No, this is not click bait. This is an actual story about one of the darkest times in my life and I believe many people can relate and learn from it.
A little over a year ago, after I had found out that I was going to be a father, I ran.
Was I scared? Yes, but that wasn't the reason I ran. I ran and hid for months because I knew I was not the father I should be and believed that someone else might come along that is a better fit.
I know what you might be thinking, "he's a coward" or "real men don't run". But I had to learn the hard way.
I really believed that I was doing everyone a favor by disappearing, in my head I was the cause of all the problems and by taking myself out of the equation I was solving the problem. In fact, this lie that I had bought into followed me everywhere I ran. In a short amount of time, I depleted my entire savings and even shot myself into debt, i destroyed my credit score, I drove myself deeper and deeper into depression and hurt everyone who meant something to me on the way.
I contemplated my suicide everyday, trying new drugs to numb myself, long walks without even being able to shed a tear because by this point I felt so empty.
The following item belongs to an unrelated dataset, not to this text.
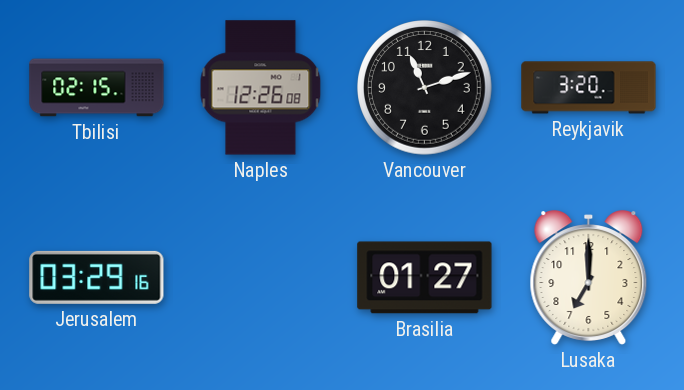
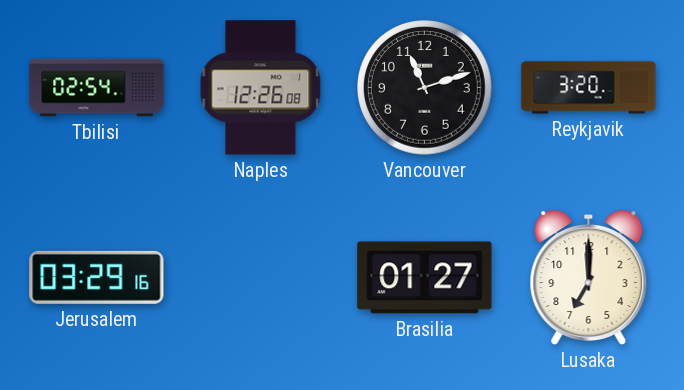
Tbilisi: 02:15 -> 02:54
I would gaze in the distance for hours and feel absolutely nothing except a dark, lonely feeling that Is complex to explain yet you all know what i am talking about if you have struggled with depression.
So when did the decision to finally kill myself happen?
Here's how the story unfolds....
I remember it clearly, as if it were yesterday, I went on a long walk by myself down the street, not knowing where I was going or what I was doing, just walking. As I was walking, I was thinking of the best way to kill myself, and I do not say that lightly. I considered my options, how could I go back after the decisions I had already made, the embarrassment and shame experienced on another level.
It was in that moment, I made the decision to kill myself. I killed myself in a different way, I decided I would become the person my new family deserved and kill who I was. It was time to sacrifice everything I was to become everything I could be.
I went back, I faced my consequences, and I make the effort to grow and learn as much as I can every day. Has it been hard, yes, but not as hard as dying with a list full of regrets. The struggle is what makes or breaks us, let it make you. If rock bottom is not enough motivation to turn your life around and turn your dreams into reality, i don't know what is.
It is not like I changed my life around and it has been smooth sailing ever since. But it has been worth it and the lesson I have learned have stayed with me through the challenges life brings my way. Actually, I love my life, my son and his mom, my businesses have been growing faster than ever, and I see the bigger picture much clearer than ever before. Something I remember through every storm life brings my way is that life will always throw its challenges your way right before it either showers you with blessings or you give up. Don't give up. Let the blessings rain down.
I think that my story, although extreme, can apply to everyone in some way or another. Thank you for reading, please continue following my journey and sharing all the success with me across the other platforms.
My family means the world to me.
And if there is a contest for best dad in the world im going to win.